By WSFA Staff | April 16, 2020 at 4: 37 PM CDT – Updated April 16 at 5: 37 PM
LEE COUNTY, Ala. (WSFA) – Despite efforts to keep COVID-19 at bay, one of Alabama’s largest nursing homes has been hit particularly hard, leading to multiple infections and a probe of several deaths.
Arbor Springs Health & Rehab Center in Opelika reported its first two positive cases of coronavirus in late March when an employee and a resident were confirmed to have the respiratory virus.
At that point, the state hadn’t yet confirmed its 400th case. Already, though, a hot spot was developing with 40 patients in Lee County where Arbor Springs is located.
“COVID-19 has been hard for all of us,” admitted Administrator Annie Swanson, who said the facility moved to stem any spread of the pandemic before the state’s first case was ever confirmed in mid-March.
Like other nursing homes, Arbor Springs halted visitors from entering the home and limited contact among residents “well before we were required to do so by the state and federal government,” Swanson said.
“Despite our best efforts, the virus found its way into Arbor Springs,” she went on.
In the weeks to follow, cases at the home climbed from the initial two on March 25 to at least 56 residents by mid-April. Forty-two of those cases were confirmed in the facility’s first round of testing and many had to be hospitalized.

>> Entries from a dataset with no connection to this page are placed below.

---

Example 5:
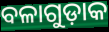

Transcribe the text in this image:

ବଳାଗୁଡ଼ାକ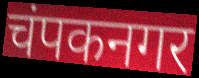
चंपकनगर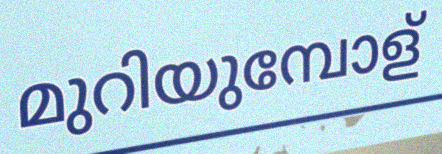
മുറിയുമ്പോള്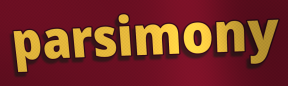
parsimonyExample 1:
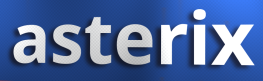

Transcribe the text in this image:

asterix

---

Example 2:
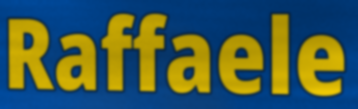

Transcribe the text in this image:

Raffaele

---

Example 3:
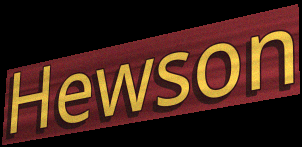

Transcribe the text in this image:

Hewson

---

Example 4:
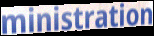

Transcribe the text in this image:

ministration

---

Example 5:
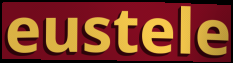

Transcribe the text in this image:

eusteleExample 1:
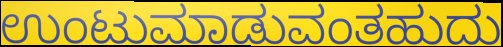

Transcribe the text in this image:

ಉಂಟುಮಾಡುವಂತಹುದು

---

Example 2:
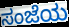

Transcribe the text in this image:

ಸಂಜೆಯ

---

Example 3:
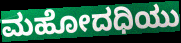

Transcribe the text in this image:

ಮಹೋದಧಿಯು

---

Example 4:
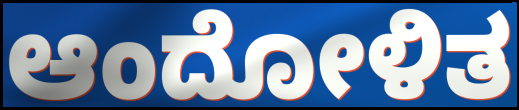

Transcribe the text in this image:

ಆಂದೋಳಿತ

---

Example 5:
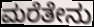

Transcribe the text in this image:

ಮರೆತೇನು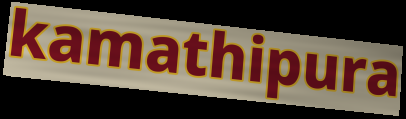
kamathipuraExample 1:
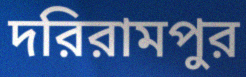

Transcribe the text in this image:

দরিরামপুর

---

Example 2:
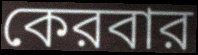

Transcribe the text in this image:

কেরবার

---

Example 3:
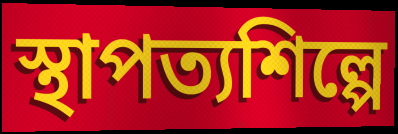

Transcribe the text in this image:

স্থাপত্যশিল্পে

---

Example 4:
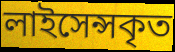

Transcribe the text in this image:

লাইসেন্সকৃত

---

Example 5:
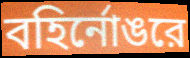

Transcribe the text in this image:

বহির্নোঙরে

“We have also had 23 of our 231 employees test positive for the virus,” Swanson confirmed, bringing the total number of infected individuals to 79. Nine of the workers have since recovered and returned to work.

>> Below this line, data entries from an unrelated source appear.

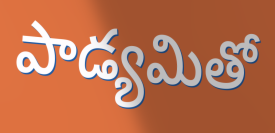
పాడ్యమితో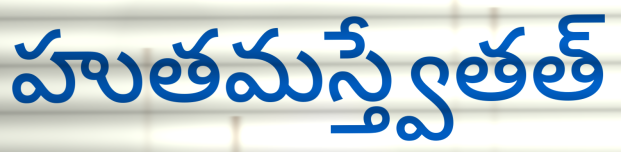
హుతమస్త్వేతత్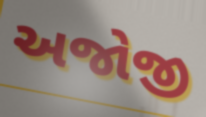
અજોજી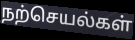
நற்செயல்கள்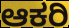
ಆಕರಿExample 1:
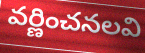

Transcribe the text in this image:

వర్ణించనలవి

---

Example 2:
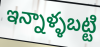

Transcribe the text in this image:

ఇన్నాళ్ళబట్టి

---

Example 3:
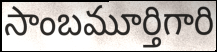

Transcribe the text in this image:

సాంబమూర్తిగారి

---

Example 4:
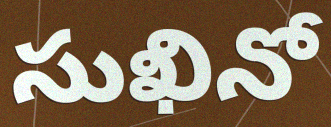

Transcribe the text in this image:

సుఖినో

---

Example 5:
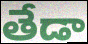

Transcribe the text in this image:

తేడా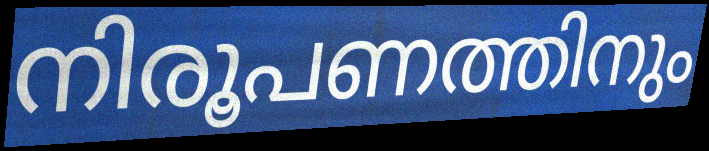
നിരൂപണത്തിനും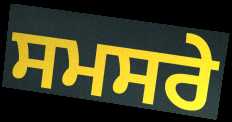
ਸਮਸਰੇ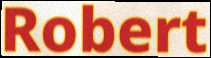
RobertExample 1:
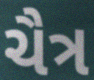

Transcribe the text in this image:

ચૈત્ર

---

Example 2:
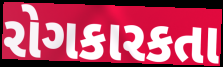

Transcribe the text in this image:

રોગકારકતા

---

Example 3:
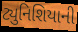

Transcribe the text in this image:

ટ્યુનિશિયાની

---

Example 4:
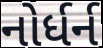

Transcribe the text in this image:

નોર્ધર્ન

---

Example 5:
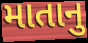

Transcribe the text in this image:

માતાનુ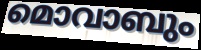
മൊവാബും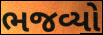
ભજવ્યો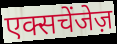
एक्सचेंजेज़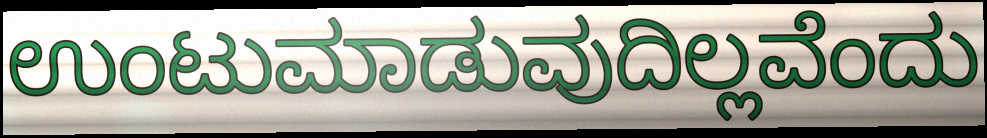
ಉಂಟುಮಾಡುವುದಿಲ್ಲವೆಂದು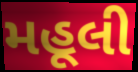
મહૂલી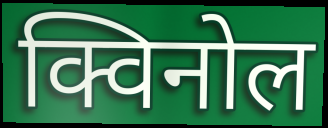
क्विनोल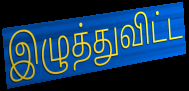
இழுத்துவிட்ட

Nine residents who tested positive have since died, the administrator said, but the Alabama Department of Public Health has ruled out the virus in two of those deaths. No determinations have been made for the other seven. Three were on hospice care before the outbreak started.
“It has created unique challenges for skilled nursing facilities whose residents’ age and health make them more vulnerable to infection,” Swanson explained, speaking of the pandemic.

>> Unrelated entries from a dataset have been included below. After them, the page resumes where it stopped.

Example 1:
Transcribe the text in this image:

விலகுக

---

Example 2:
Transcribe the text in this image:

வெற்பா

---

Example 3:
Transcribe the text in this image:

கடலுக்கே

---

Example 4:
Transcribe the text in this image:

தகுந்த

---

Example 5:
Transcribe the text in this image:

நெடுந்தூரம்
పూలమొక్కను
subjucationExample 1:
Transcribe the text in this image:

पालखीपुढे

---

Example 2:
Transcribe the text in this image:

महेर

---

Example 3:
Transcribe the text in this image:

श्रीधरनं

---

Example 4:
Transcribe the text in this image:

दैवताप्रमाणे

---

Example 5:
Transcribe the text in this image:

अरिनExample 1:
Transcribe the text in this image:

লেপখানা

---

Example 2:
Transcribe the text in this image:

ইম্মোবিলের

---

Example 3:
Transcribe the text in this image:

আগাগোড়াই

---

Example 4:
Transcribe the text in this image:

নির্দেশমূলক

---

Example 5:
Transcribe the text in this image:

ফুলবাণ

Currently, Swanson says Arbor Springs is handling 21 active cases of the virus, including in 15 residents “who have never exhibited any symptoms.” All residents with the virus are being isolated and monitored closely for any change in their condition.
“We have been open and forthcoming with our residents, their families, and our staff during this difficult time,” Swanson said. “We believe our efforts to combat the virus are showing results, and we will continue to do everything necessary to make sure we keep moving in the right direction.”
As of Thursday, ADPH had confirmed more than 4,300 cases of the illness, along with 85 deaths.